# older tecumseh snow king



## aarono (Jan 4, 2004)

Hi all, 
I've got an older tecumseh 10 HP showblower that I'd like to get going.
It used to start 2nd or 3rd pull during the summer months, but wont budge now. 
I took the carb off and am soaking it overnite in cleaner, as well as flushing the gas lines, there was a lot of gum & residue in the fuel basket so I figured the old gas was rotten.

anyway, my question today is... on this motor, right to the lower left of where the Carb attaches to the engine block, there is a small hose on a swivel arm. It is attached to what appears to be the bottom of the block/cylinder... the other end is dangling/doing nothing.
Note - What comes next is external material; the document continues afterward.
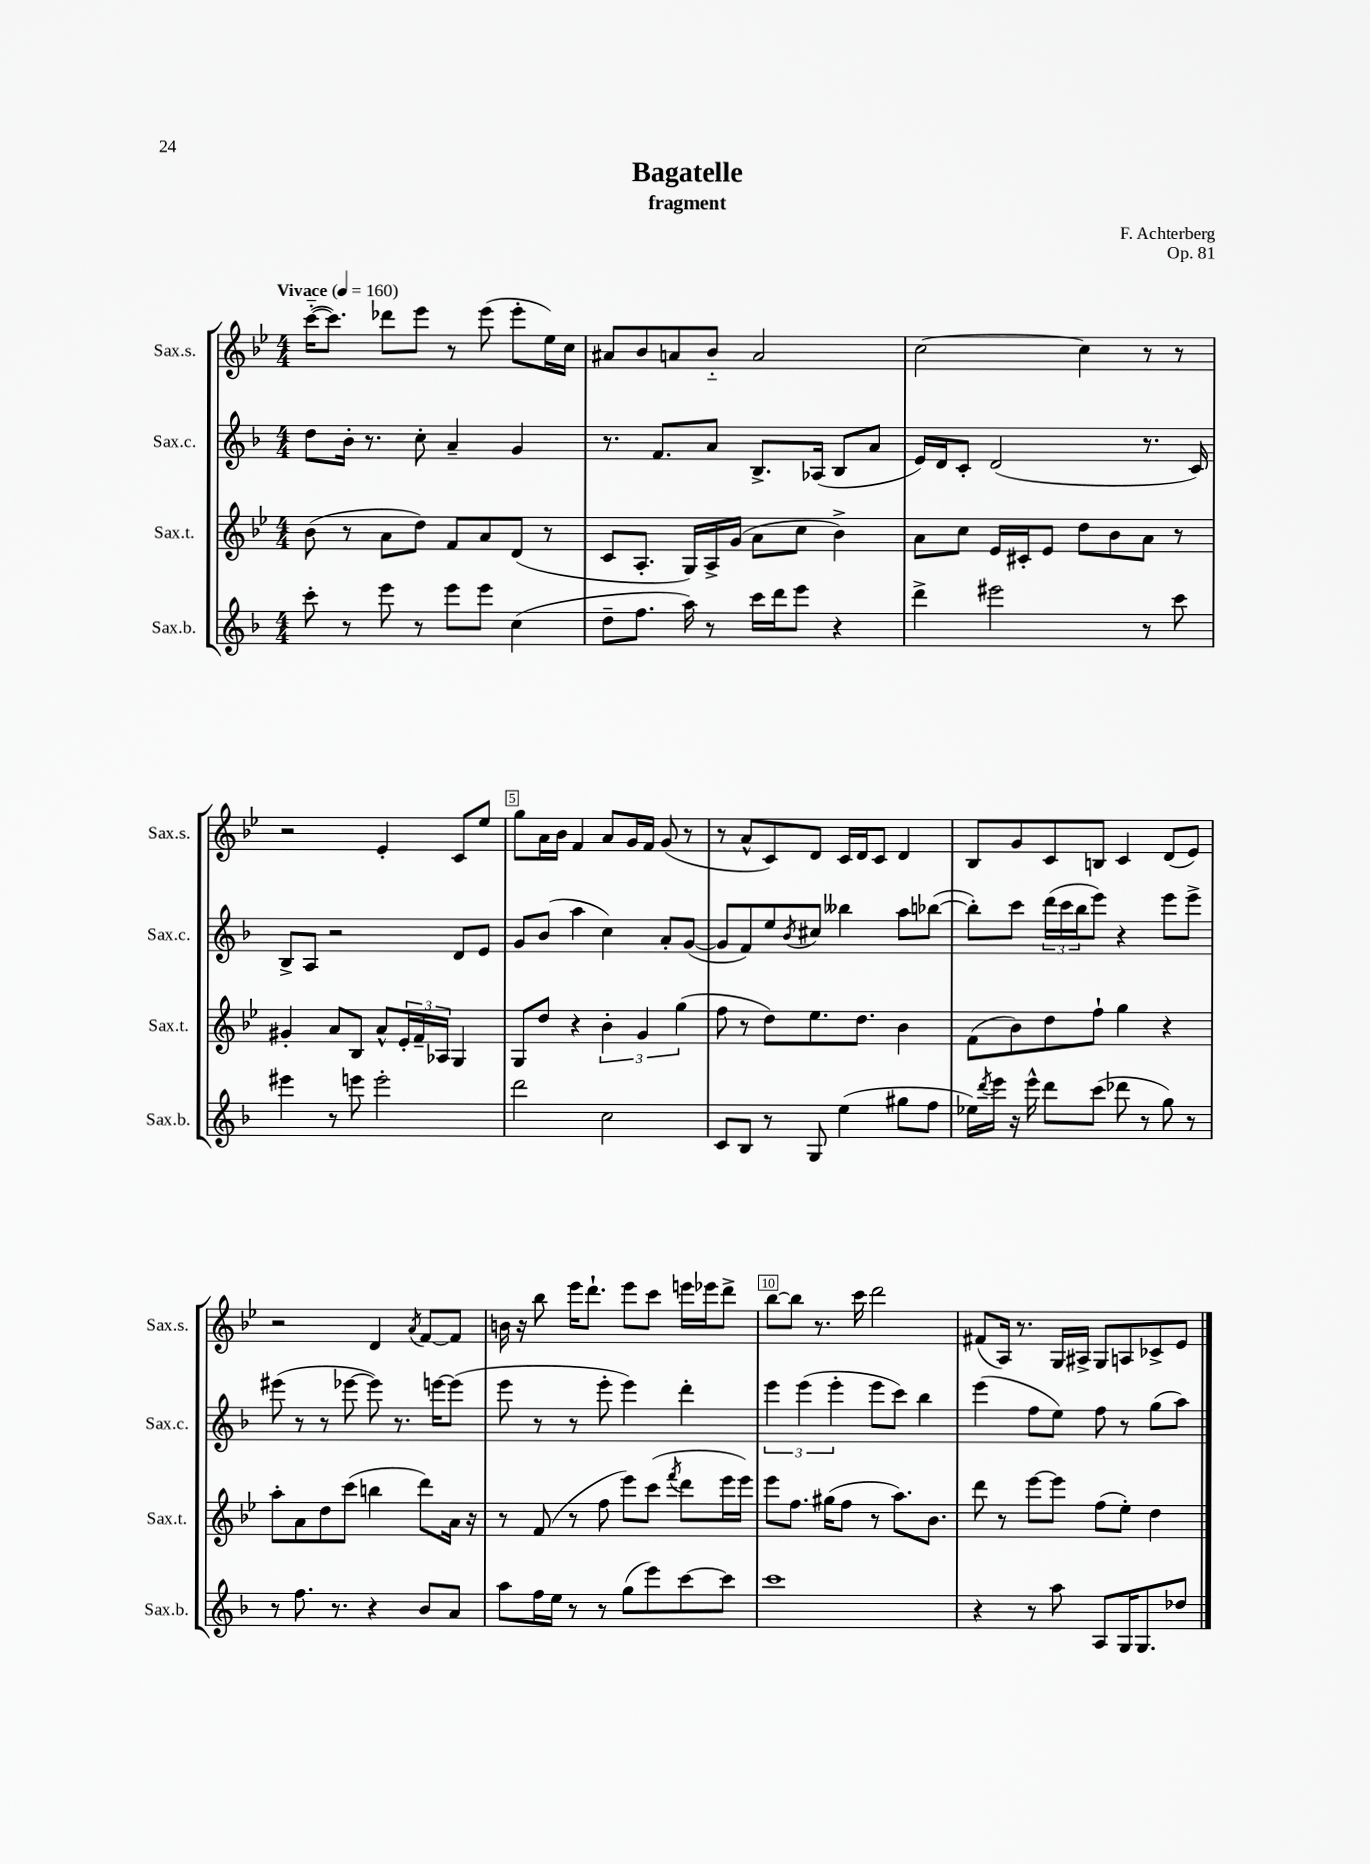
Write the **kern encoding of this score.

I cant see any place where it might need to attach, nor can i figure out what its for.
the hose is pretty short, and doesnt look like its broken off, nor does it have a "clamp scar"... perhaps its supposed to be the way it is?
I only noticed it as I took the carb off... It not the fuel line, or the primer line... so I dont know what it could be... as stated, its coming right off the bottom of the block almost, and does have a swivel arm at the point where its attached. I dont notice anythign spewing out of it, or any place where its supposed to be attached.

Is this some kind of air or fluid drain? when i get the carb all cleaned out and reattached, I hope that old girl fires up... but if this hose is important, I'd better find out where it goes.
also please excuse my lack of "mechanic" lingo... I'm just a do-it-yourselfer... I know most things as far as terms go... but I am not knowing what else to call the actual engine other then the block...
if only i had a photo... 

anyone care to take a guess, or familiar with one of these old tecumsehs?
i think is a 3c950 if that makes sense... the model number escapes me, but basically about 10 year old snow king 10HP.


----------



## aarono (Jan 4, 2004)

just to add to this, my father in law thinks this "Tube" is a compression chamber exhaust vent... just to get rid of the bit of air that gets through the seals and rings before combustion... make sense?


----------



## dgraham225 (Dec 6, 2002)

i think that is the crankcase breather. alot of people close this off with a PCV valve to let air out, but not in. it should hook up close to the filter side of the carb somewhere though.


----------



## DS (Nov 9, 1999)

Yep, it's the breather. The open end of the rubber hose doesn't attach to anything. It's just supposed to hang there.


----------



## T-Trim (Nov 5, 2004)

well what is it???


----------



## nwarren (May 22, 2005)

I have a 8hp Techumseh and the breather tube that comes out of the crankcase you mentioned, connect to the rerar of the air cleaner mounting plate. Come to think of it I'm not sure if many snowblowers have eair cleaners, if not there is probabky no harme in letting it just breathe. Good luck.


----------